EXTRACTED TEXT →
- - - - - - -
Python Quickstart¶
Install¶
pip install vortex-data
Convert¶
You can either use your own Parquet file or download the example used here.
Use Arrow to read a Parquet file and then use array()
to construct an uncompressed
Vortex array:
>>> import pyarrow.parquet as pq
>>> import vortex as vx
>>> parquet = pq.read_table("_static/example.parquet")
>>> vtx = vx.array(parquet)
>>> vtx.nbytes
141024
Write¶
Use write()
to write the Vortex array to disk:
>>> vortex.io.write(cvtx, "example.vortex")
Small Vortex files (this one is just 71KiB) currently have substantial overhead relative to their size. This will be addressed shortly. On files with at least tens of megabytes of data, Vortex is similar to or smaller than Parquet.
>>> from os.path import getsize
>>> getsize("example.vortex") / getsize("_static/example.parquet")
2.0...
Read¶
Use open()
- - - - - - -
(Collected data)
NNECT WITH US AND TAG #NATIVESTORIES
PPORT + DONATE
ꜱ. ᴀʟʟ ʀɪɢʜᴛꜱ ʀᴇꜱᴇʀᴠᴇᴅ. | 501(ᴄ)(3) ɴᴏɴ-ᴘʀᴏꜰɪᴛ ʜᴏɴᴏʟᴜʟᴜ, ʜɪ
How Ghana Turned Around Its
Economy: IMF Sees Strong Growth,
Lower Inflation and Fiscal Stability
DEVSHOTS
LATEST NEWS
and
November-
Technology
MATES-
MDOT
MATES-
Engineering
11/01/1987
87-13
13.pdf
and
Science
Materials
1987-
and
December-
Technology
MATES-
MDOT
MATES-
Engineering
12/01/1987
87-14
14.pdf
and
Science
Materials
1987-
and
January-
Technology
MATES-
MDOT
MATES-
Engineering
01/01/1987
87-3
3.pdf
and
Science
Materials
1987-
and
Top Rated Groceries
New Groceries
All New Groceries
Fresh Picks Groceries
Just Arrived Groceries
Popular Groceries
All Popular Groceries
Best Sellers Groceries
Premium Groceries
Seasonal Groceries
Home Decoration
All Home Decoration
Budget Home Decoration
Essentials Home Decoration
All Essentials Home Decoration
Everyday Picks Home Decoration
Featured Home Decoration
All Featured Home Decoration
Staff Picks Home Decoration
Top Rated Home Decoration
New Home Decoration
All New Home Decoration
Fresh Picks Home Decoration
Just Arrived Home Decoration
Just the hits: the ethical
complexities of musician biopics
- - - - - - -
TRY IT → Pick up the Vortex Python quickstart right after its last line and supply the text that follows.

RESULT FOR THIS EXERCISE →
to open and read the Vortex array from disk:
>>> cvtx = vortex.open("example.vortex").scan().read_all()
Vortex is architected to achieve fast random access, in many cases hundreds of times faster than what can be achieved with Parquet.
If you have an external index that gives you specific rows to pull out of the Vortex file, you can skip a lot more IO and decoding and read just the data that is relevant to you:
>>> vf = vortex.open("example.vortex")
>>> # row indices must be ordered and unique
>>> result = vf.scan(indices=vortex.array([1, 2, 10])).read_all()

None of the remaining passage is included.